Over the past year, Republicans turned the tables on entitlement programs, accusing Democrats of cutting hundreds of billions of dollars from Medicare in their health care overhaul.
Now it’s Democrats’ turn, and the focus is on Social Security.
At three campaign stops in Pennsylvania on Thursday, Republican Senate candidate Patrick J. Toomey faced people holding signs calling on him not to touch the program.
The official legislative version of Mr. Ryan’s plan stretches to 629 pages and touches on all areas: It would turn Medicare and Medicaid into vouchers to pay for private insurance, with spending increases tightly controlled; it would peg Social Security increases to slower-rising prices rather than wages, and would allow personal investment accounts as part of the program; and it would overhaul the tax code, removing most deductions and special carve-outs for individuals, and replacing the corporate income tax with a consumption tax.
As much as anything, Mr. Ryan’s plan has been the starting point of plenty of conversations among serious-minded legislators and think tanks.
The Center on Budget and Policy Priorities, a left-leaning think tank, said it amounts to “enormous tax cuts for the affluent” and challenged analysts who said it would reduce the debt, arguing that it instead would lead to decades of unsustainable debt levels. The Heritage Foundation, though, called the Ryan tax proposal “an intellectually sound, coherent and fundamental path to tax reform.”
Mr. Ryan has had dueling columns with New York Times columnist Paul Krugman, who said the congressman was “serving up leftovers from the 1990s, drenched in flimflam sauce.”
Along the way, he’s won praise from Mr. Obama and House Majority Leader Steny H. Hoyer, Maryland Democrat, for starting a discussion.
Mr. Hoyer said it’s striking that the plan, which Mr. Ryan first introduced in 2008 and then revised in January, hasn’t gained more Republican support.
“The Republican Party has run away from Paul Ryan’s plan, even though you’d expect it to rush to embrace a proposal based on spending cuts,” he said in a June speech calling for bipartisan solutions on long-term budget challenges.

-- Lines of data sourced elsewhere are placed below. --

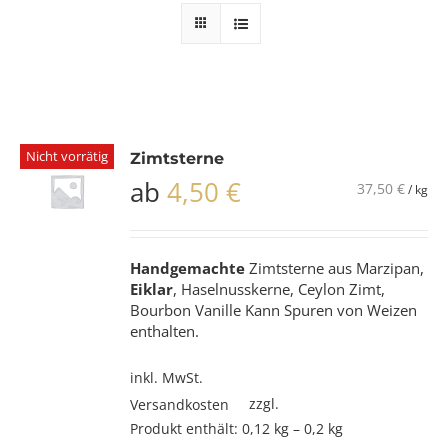
Nicht vorrätig
Zimtsterne
ab
4,50
€
37,50
€
/
kg
Handgemachte
Zimtsterne aus Marzipan,
Eiklar
, Haselnusskerne, Ceylon Zimt,
Bourbon Vanille Kann Spuren von Weizen
enthalten.
inkl. MwSt.
zzgl.
Versandkosten
Produkt enthält: 0,12
kg
– 0,2
kg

Many of the House GOP’s strongest spending watchdogs are among the 13 co-sponsors of the bill, while a handful of Republican candidates in both the House and Senate have voiced varying levels of support.
“I like just about every part of it, and you’ve got to commend him for putting it out there,” Dan Kapanke, who is seeking to unseat Rep. Ron Kind, Wisconsin Democrat, said this month, according to the Tomah Journal.